Gillen Curren (2022) is majoring in Environmental Science and her study is "Heavy Metals in Estuarine Food Webs " with her Faculty Mentor, Dr. Nathaniel Weston, Associate Professor and Chair of the Department of Geography and the Environment.

Ms. Curren will be working to compare the heavy metal concentrations found in various plants, insects, fish, benthic infauna, and filter feeders from coastal tidal marsh systems in the Delaware Estuary (New Jersey and Delaware), the Plum Island Estuary (Massachusetts), and the York Estuary (Virginia). Heavy metals in estuarine soils are a result of natural rock weathering augmented by anthropogenic sources that are delivered from the watershed to the coastal zone. Anthropogenic sources of heavy metals to coastal systems have become a concern with the increase in development in many coastal watersheds. Research in Dr. Weston’s lab has previously found that these three coastal ecosystems represent a gradient of heavy metal contamination. Ms. Curren’s project will focus on the movement of these heavy metals into the food web in these estuarine ecosystems, using the prior research on heavy metals in marsh soils as a starting point. Samples from select plants, insects, fish, benthic infauna, and filter feeders will be collected from the three sites.

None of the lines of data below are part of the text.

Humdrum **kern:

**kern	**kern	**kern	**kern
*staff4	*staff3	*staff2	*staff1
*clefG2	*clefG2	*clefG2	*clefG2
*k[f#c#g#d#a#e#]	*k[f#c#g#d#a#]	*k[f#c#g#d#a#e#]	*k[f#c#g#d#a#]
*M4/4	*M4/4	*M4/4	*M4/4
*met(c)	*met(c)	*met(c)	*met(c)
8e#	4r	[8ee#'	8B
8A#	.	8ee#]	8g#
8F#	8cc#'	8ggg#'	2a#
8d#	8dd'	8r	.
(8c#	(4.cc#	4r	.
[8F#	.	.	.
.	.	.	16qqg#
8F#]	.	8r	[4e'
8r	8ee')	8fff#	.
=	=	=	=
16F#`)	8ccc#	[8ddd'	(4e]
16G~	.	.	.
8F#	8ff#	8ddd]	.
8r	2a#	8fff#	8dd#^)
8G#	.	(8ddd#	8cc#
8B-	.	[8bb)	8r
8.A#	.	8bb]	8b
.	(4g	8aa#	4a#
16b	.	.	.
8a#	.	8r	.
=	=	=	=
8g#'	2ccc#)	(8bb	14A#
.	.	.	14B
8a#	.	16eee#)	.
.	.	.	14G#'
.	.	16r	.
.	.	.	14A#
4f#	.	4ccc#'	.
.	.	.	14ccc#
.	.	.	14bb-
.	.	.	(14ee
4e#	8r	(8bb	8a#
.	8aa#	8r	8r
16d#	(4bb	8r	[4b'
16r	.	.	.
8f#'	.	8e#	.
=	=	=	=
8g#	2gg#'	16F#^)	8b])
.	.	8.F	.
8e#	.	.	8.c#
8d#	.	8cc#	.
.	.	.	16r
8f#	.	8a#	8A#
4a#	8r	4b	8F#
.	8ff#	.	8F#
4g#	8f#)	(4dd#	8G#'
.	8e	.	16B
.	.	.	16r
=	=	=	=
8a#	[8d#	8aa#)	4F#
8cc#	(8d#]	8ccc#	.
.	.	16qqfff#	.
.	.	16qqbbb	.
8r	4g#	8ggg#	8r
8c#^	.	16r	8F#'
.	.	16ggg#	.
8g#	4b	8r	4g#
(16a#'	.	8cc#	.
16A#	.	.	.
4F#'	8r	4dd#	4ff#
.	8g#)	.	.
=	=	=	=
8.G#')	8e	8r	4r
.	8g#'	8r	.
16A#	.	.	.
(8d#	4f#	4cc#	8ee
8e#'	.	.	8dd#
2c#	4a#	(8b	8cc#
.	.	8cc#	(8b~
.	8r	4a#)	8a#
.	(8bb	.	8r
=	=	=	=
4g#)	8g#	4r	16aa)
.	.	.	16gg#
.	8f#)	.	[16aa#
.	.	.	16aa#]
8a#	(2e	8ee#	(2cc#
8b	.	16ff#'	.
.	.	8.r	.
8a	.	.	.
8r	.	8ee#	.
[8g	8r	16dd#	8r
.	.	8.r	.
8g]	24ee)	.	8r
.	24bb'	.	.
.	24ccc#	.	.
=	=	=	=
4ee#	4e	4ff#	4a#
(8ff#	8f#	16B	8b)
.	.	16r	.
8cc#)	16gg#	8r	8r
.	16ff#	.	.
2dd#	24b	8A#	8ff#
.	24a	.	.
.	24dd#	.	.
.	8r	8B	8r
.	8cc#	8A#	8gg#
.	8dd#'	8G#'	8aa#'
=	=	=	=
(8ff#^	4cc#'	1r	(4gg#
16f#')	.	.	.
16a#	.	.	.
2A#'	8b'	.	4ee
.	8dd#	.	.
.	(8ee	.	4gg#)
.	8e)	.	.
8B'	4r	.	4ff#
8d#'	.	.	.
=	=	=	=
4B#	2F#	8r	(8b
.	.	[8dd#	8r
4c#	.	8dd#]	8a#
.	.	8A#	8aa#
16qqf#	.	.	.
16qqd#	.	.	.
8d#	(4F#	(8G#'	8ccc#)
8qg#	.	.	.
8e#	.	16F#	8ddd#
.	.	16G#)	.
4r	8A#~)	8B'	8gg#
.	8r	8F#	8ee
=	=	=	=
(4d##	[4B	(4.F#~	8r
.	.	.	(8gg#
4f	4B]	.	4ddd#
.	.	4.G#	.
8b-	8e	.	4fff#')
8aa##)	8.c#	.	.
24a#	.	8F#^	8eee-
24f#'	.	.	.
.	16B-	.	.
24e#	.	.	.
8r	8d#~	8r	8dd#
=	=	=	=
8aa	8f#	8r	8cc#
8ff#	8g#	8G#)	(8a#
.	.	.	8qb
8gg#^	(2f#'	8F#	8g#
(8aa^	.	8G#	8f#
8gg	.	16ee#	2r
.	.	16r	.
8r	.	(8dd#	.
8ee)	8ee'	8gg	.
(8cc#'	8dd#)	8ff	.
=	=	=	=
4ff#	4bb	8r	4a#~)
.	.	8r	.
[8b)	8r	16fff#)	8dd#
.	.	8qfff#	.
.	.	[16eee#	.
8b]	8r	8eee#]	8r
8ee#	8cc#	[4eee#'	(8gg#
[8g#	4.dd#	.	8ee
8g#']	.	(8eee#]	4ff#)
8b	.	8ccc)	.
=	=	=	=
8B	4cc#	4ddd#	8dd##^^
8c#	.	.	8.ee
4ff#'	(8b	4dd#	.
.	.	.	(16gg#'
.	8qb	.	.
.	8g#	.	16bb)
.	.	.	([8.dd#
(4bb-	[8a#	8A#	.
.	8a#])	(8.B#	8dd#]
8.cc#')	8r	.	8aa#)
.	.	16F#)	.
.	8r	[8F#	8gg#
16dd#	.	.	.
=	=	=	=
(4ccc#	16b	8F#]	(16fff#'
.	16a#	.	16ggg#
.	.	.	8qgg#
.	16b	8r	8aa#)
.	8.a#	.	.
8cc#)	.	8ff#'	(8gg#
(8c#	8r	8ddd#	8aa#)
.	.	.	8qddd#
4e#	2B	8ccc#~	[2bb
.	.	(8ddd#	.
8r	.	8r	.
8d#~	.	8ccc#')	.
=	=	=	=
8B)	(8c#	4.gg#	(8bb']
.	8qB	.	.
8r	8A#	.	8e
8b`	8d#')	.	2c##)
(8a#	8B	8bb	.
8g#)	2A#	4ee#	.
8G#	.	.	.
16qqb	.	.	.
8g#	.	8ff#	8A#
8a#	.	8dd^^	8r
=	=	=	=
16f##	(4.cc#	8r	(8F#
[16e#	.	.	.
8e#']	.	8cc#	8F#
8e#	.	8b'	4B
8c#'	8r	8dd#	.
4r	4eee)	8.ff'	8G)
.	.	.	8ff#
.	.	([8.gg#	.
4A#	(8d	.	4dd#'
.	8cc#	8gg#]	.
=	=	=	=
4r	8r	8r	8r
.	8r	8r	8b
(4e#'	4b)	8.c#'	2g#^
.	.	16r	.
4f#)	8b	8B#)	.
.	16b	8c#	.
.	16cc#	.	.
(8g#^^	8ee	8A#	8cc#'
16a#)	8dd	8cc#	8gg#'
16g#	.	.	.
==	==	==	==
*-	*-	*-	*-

Samples from each organism will be digested using a hot acid microwave digestion system and analyzed on an inductively coupled plasma mass spectrometer (ICP-MS), which will yield the concentrations of a suite of heavy metals in each sample. She will compare the heavy metal concentrations between organisms of the same species across the three estuaries to determine the relationships between heavy metal delivery to the coastal zone and heavy metals in the estuarine food web. In addition, she will compare the concentrations of heavy metals between different organisms within the same estuary to elucidate how the trophic level and location in the estuarine food web influences the heavy metal load of estuarine organisms. Estuarine food webs support the production of fish and shellfish that humans consume, and so understanding levels of potentially toxic heavy metals in estuarine organisms has implications for human health, along with ecosystem health. Should Ms. Curren discover that any of these organisms contain a level of heavy metals that rise to a level of concern for human health, she will contact regional stakeholders and managers for appropriate public notice.